Data to process.

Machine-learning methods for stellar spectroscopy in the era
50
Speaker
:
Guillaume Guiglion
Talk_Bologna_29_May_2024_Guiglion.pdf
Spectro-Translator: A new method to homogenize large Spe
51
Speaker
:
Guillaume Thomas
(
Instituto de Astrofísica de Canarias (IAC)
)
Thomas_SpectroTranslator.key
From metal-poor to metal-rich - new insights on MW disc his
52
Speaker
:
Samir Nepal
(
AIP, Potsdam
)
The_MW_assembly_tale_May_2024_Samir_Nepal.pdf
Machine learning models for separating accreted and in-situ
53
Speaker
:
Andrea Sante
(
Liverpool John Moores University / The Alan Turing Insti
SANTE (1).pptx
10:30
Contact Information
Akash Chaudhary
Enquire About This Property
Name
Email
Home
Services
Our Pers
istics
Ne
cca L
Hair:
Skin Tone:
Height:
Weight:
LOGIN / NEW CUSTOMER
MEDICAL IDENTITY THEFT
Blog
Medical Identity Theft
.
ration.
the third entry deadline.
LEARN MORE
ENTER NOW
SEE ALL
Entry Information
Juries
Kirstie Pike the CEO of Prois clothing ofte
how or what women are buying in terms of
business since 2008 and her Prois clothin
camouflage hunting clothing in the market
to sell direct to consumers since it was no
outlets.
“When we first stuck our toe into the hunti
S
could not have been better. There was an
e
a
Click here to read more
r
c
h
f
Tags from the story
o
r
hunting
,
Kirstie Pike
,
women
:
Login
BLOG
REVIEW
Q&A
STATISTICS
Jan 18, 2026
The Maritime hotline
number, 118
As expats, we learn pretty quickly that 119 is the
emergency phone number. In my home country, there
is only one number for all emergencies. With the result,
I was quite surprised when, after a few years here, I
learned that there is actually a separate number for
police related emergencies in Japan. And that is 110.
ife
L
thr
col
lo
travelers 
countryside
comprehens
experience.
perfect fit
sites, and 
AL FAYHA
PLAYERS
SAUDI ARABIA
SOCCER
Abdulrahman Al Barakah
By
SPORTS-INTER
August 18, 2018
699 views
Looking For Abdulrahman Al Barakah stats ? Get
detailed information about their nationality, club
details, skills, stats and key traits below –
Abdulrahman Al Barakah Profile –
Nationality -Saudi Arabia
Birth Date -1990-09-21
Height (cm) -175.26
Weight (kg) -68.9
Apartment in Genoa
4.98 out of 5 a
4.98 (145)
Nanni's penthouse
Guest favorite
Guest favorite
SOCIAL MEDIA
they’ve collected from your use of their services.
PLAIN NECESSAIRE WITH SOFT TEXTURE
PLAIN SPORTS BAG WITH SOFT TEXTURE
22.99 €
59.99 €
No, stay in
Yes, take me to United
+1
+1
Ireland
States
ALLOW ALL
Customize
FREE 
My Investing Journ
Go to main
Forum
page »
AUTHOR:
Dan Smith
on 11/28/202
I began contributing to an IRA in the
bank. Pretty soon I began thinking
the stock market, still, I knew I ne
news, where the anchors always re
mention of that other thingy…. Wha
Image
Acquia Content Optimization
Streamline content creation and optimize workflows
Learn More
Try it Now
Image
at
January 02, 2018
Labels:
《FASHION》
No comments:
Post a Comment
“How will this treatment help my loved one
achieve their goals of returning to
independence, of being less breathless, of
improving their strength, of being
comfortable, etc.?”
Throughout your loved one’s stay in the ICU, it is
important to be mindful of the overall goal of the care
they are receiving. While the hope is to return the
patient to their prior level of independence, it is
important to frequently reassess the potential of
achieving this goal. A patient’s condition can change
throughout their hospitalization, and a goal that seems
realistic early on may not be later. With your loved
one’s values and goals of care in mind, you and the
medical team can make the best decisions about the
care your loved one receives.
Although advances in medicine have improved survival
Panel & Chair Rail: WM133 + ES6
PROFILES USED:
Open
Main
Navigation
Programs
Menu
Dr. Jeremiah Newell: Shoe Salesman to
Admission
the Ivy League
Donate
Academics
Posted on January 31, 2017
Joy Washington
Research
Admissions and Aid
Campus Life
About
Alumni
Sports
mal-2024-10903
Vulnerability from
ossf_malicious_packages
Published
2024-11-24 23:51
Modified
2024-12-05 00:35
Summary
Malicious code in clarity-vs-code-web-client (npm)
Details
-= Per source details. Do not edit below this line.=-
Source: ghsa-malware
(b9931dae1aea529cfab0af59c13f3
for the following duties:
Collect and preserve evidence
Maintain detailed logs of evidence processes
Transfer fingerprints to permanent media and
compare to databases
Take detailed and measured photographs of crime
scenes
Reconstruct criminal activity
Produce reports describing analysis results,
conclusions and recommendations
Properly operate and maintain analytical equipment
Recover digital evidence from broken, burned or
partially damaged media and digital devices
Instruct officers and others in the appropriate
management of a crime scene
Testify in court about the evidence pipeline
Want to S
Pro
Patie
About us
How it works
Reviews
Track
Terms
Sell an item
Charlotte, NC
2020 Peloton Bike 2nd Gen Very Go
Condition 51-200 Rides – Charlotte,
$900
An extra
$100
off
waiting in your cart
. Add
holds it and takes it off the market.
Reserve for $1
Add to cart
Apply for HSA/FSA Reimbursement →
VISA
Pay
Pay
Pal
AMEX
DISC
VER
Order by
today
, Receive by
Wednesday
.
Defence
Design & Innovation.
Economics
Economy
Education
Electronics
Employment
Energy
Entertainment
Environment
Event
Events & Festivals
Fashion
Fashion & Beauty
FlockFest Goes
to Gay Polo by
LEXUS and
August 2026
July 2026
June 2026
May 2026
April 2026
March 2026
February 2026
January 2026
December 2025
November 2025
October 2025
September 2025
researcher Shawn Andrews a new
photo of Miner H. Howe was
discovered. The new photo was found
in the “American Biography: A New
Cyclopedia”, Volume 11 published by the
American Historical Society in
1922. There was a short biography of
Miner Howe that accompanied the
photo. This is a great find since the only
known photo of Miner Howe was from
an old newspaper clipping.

Work item.
The expected result is every record above, duplicated exactly.

Answer section.
Machine-learning methods for stellar spectroscopy in the era
50
Speaker
:
Guillaume Guiglion
Talk_Bologna_29_May_2024_Guiglion.pdf
Spectro-Translator: A new method to homogenize large Spe
51
Speaker
:
Guillaume Thomas
(
Instituto de Astrofísica de Canarias (IAC)
)
Thomas_SpectroTranslator.key
From metal-poor to metal-rich - new insights on MW disc his
52
Speaker
:
Samir Nepal
(
AIP, Potsdam
)
The_MW_assembly_tale_May_2024_Samir_Nepal.pdf
Machine learning models for separating accreted and in-situ
53
Speaker
:
Andrea Sante
(
Liverpool John Moores University / The Alan Turing Insti
SANTE (1).pptx
10:30
Contact Information
Akash Chaudhary
Enquire About This Property
Name
Email
Home
Services
Our Pers
istics
Ne
cca L
Hair:
Skin Tone:
Height:
Weight:
LOGIN / NEW CUSTOMER
MEDICAL IDENTITY THEFT
Blog
Medical Identity Theft
.
ration.
the third entry deadline.
LEARN MORE
ENTER NOW
SEE ALL
Entry Information
Juries
Kirstie Pike the CEO of Prois clothing ofte
how or what women are buying in terms of
business since 2008 and her Prois clothin
camouflage hunting clothing in the market
to sell direct to consumers since it was no
outlets.
“When we first stuck our toe into the hunti
S
could not have been better. There was an
e
a
Click here to read more
r
c
h
f
Tags from the story
o
r
hunting
,
Kirstie Pike
,
women
:
Login
BLOG
REVIEW
Q&A
STATISTICS
Jan 18, 2026
The Maritime hotline
number, 118
As expats, we learn pretty quickly that 119 is the
emergency phone number. In my home country, there
is only one number for all emergencies. With the result,
I was quite surprised when, after a few years here, I
learned that there is actually a separate number for
police related emergencies in Japan. And that is 110.
ife
L
thr
col
lo
travelers 
countryside
comprehens
experience.
perfect fit
sites, and 
AL FAYHA
PLAYERS
SAUDI ARABIA
SOCCER
Abdulrahman Al Barakah
By
SPORTS-INTER
August 18, 2018
699 views
Looking For Abdulrahman Al Barakah stats ? Get
detailed information about their nationality, club
details, skills, stats and key traits below –
Abdulrahman Al Barakah Profile –
Nationality -Saudi Arabia
Birth Date -1990-09-21
Height (cm) -175.26
Weight (kg) -68.9
Apartment in Genoa
4.98 out of 5 a
4.98 (145)
Nanni's penthouse
Guest favorite
Guest favorite
SOCIAL MEDIA
they’ve collected from your use of their services.
PLAIN NECESSAIRE WITH SOFT TEXTURE
PLAIN SPORTS BAG WITH SOFT TEXTURE
22.99 €
59.99 €
No, stay in
Yes, take me to United
+1
+1
Ireland
States
ALLOW ALL
Customize
FREE 
My Investing Journ
Go to main
Forum
page »
AUTHOR:
Dan Smith
on 11/28/202
I began contributing to an IRA in the
bank. Pretty soon I began thinking
the stock market, still, I knew I ne
news, where the anchors always re
mention of that other thingy…. Wha
Image
Acquia Content Optimization
Streamline content creation and optimize workflows
Learn More
Try it Now
Image
at
January 02, 2018
Labels:
《FASHION》
No comments:
Post a Comment
“How will this treatment help my loved one
achieve their goals of returning to
independence, of being less breathless, of
improving their strength, of being
comfortable, etc.?”
Throughout your loved one’s stay in the ICU, it is
important to be mindful of the overall goal of the care
they are receiving. While the hope is to return the
patient to their prior level of independence, it is
important to frequently reassess the potential of
achieving this goal. A patient’s condition can change
throughout their hospitalization, and a goal that seems
realistic early on may not be later. With your loved
one’s values and goals of care in mind, you and the
medical team can make the best decisions about the
care your loved one receives.
Although advances in medicine have improved survival
Panel & Chair Rail: WM133 + ES6
PROFILES USED:
Open
Main
Navigation
Programs
Menu
Dr. Jeremiah Newell: Shoe Salesman to
Admission
the Ivy League
Donate
Academics
Posted on January 31, 2017
Joy Washington
Research
Admissions and Aid
Campus Life
About
Alumni
Sports
mal-2024-10903
Vulnerability from
ossf_malicious_packages
Published
2024-11-24 23:51
Modified
2024-12-05 00:35
Summary
Malicious code in clarity-vs-code-web-client (npm)
Details
-= Per source details. Do not edit below this line.=-
Source: ghsa-malware
(b9931dae1aea529cfab0af59c13f3
for the following duties:
Collect and preserve evidence
Maintain detailed logs of evidence processes
Transfer fingerprints to permanent media and
compare to databases
Take detailed and measured photographs of crime
scenes
Reconstruct criminal activity
Produce reports describing analysis results,
conclusions and recommendations
Properly operate and maintain analytical equipment
Recover digital evidence from broken, burned or
partially damaged media and digital devices
Instruct officers and others in the appropriate
management of a crime scene
Testify in court about the evidence pipeline
Want to S
Pro
Patie
About us
How it works
Reviews
Track
Terms
Sell an item
Charlotte, NC
2020 Peloton Bike 2nd Gen Very Go
Condition 51-200 Rides – Charlotte,
$900
An extra
$100
off
waiting in your cart
. Add
holds it and takes it off the market.
Reserve for $1
Add to cart
Apply for HSA/FSA Reimbursement →
VISA
Pay
Pay
Pal
AMEX
DISC
VER
Order by
today
, Receive by
Wednesday
.
Defence
Design & Innovation.
Economics
Economy
Education
Electronics
Employment
Energy
Entertainment
Environment
Event
Events & Festivals
Fashion
Fashion & Beauty
FlockFest Goes
to Gay Polo by
LEXUS and
August 2026
July 2026
June 2026
May 2026
April 2026
March 2026
February 2026
January 2026
December 2025
November 2025
October 2025
September 2025
researcher Shawn Andrews a new
photo of Miner H. Howe was
discovered. The new photo was found
in the “American Biography: A New
Cyclopedia”, Volume 11 published by the
American Historical Society in
1922. There was a short biography of
Miner Howe that accompanied the
photo. This is a great find since the only
known photo of Miner Howe was from
an old newspaper clipping.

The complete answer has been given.